▸ GIVEN DATA
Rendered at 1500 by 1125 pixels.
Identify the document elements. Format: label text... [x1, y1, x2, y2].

---

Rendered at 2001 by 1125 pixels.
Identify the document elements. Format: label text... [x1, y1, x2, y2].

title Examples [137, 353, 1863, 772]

▸ WORK TO BE COMPLETED
Lines holding the string "pixels" in the records above must be counted; give the number alone.

▸ EXPECTED ANSWER
2